UNITED STATES DISTRICT COURT EASTERN DISTRICT OF NEW YORK
Aug 16, 2012
12-CV-3802 (JG) (E.D.N.Y. Aug. 16, 2012)

Opinion

12-CV-3802 (JG)

08-16-2012

TYRONE PRINCE, Plaintiff, v. DASSILYN, Landlady, Defendant.


NOT FOR PUBLICATION


MEMORANDUM AND ORDER

JOHN GLEESON, United States District Judge:

On July 30, 2012, plaintiff Tyrone Prince filed this pro se complaint against his landlord. Plaintiff's request to proceed in forma pauperis is granted for the limited purpose of this Order, but the complaint is hereby dismissed.

BACKGROUND

Plaintiff alleges that he rents a room at 1447 East 87th Street in Brooklyn, New York, from defendant Ms. Dassilyn. He has been paying rent of $160 in cash per week since he moved in, around October 2011. He alleges that Dassilyn has erroneously claimed that he owes $60 of back rent. He also alleges that a disagreement arose about dirty dishes left in the sink. According to his complaint, Plaintiff received a telephone call from Dassilyn on July 15, 2012, demanding that he move out. Plaintiff states that he has sought advice from the Housing Court, the Community Affairs Officer at the 69th Precinct, and the District Attorney's Office. He now asks this court "to order the defendant to reimburse all the cash money paid to her, since my tenancy."

DISCUSSION

The court is mindful that "[a] document filed pro se is to be liberally construed, and a pro se complaint, however inartfully pleaded, must be held to less stringent standards than formal pleadings drafted by lawyers." Erickson v.
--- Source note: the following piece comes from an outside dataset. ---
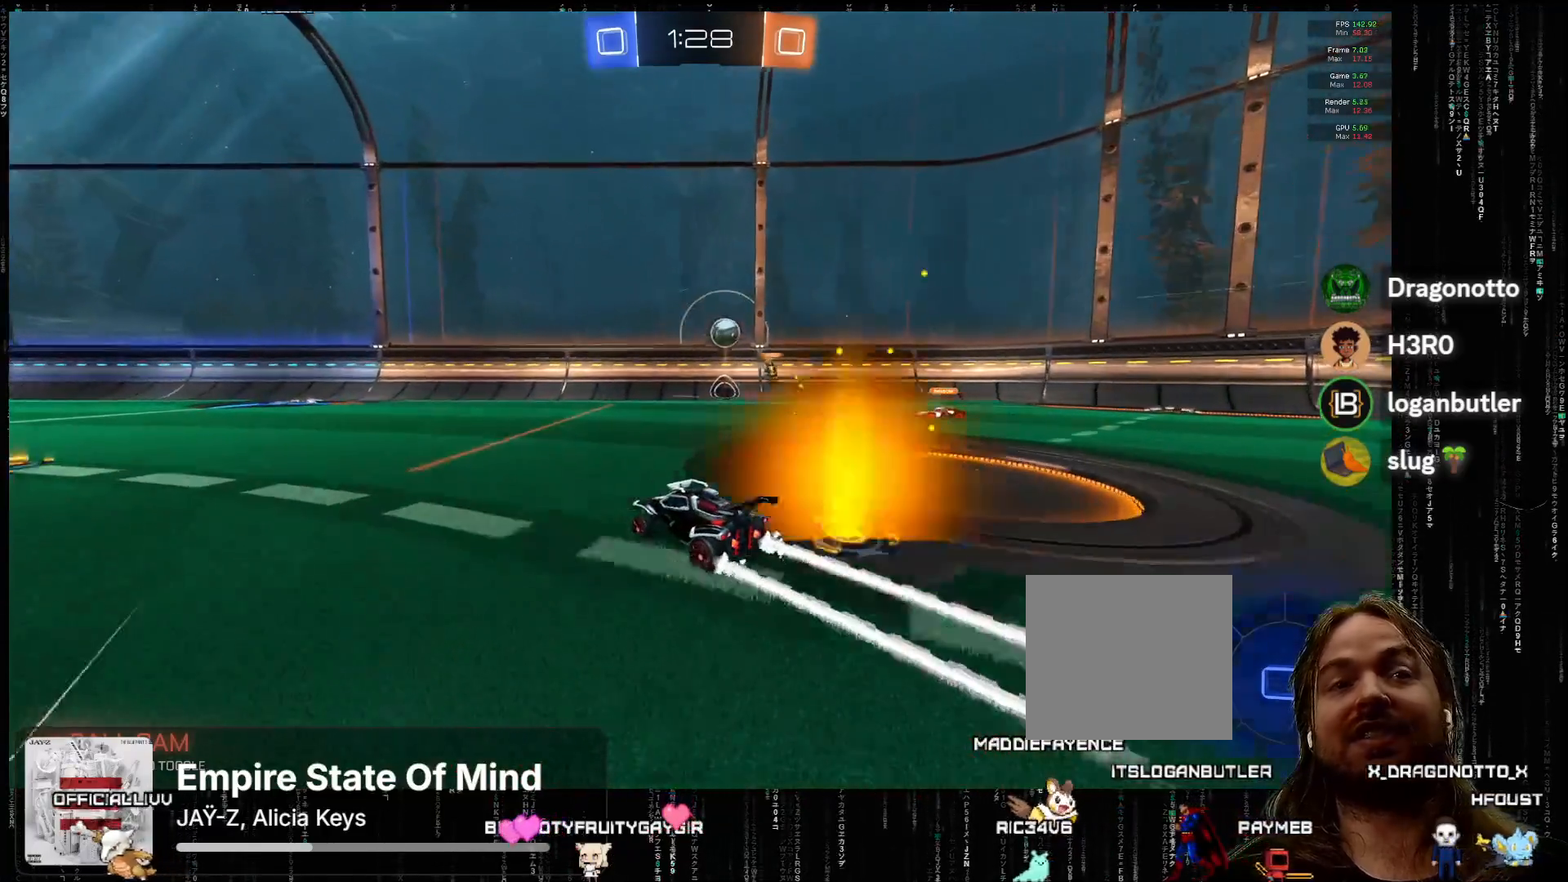
{"buttons": ["A", "R2"], "left_stick": "center", "events": [[167, "Y", "down"], [283, "Y", "up"], [450, "A", "down"]]}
Pardus, 551 U.S. 89, 94 (2007) (internal quotation marks and citations omitted). If a liberal reading of the complaint "gives any indication that a valid claim might be stated," the court must grant leave to amend the complaint. See Cuoco v. Moritsugu, 222 F.3d 99, 112 (2d Cir. 2000) (internal quotation omitted). However, "a complaint must contain sufficient factual matter . . . to 'state a claim to relief that is plausible on its face.'" Ashcroft v. Iqbal, 556 U.S. 662, 678 (2009) (quoting Bell Atl. Corp. v. Twombly, 550 U.S. 544, 570 (2007)). Moreover, pursuant to the in forma pauperis statute, the court must dismiss a complaint if it determines that the action is "(i) frivolous or malicious; (ii) fails to state a claim on which relief may be granted; or (iii) seeks monetary relief against a defendant who is immune from such relief." 28 U.S.C. § 1915(e)(2)(B).

A plaintiff seeking to bring a lawsuit in federal court also must establish that the court has subject matter jurisdiction over the action. See, e.g., Rene v. Citibank NA, 32 F. Supp. 2d 539, 541-42 (E.D.N.Y. 1999). "[F]ailure of subject matter jurisdiction is not waivable and may be raised at any time by a party or by the court sua sponte. If subject matter jurisdiction is lacking, the action must be dismissed." Lyndonville Sav. Bank & Trust Co. v. Lussier, 211 F.3d 697, 700-01 (2d Cir. 2000). Federal subject matter jurisdiction is available only when the complaint presents a federal question, or when plaintiff and defendants have complete diversity of citizenship and the amount in controversy exceeds $75,000. See U.S. Const. art. III, § 2; 28 U.S.C. §§ 1331, 1332. In order to invoke federal question jurisdiction, the plaintiff's claim(s) must "aris[e] under the Constitution, laws, or treaties of the United States." 28 U.S.C. § 1331.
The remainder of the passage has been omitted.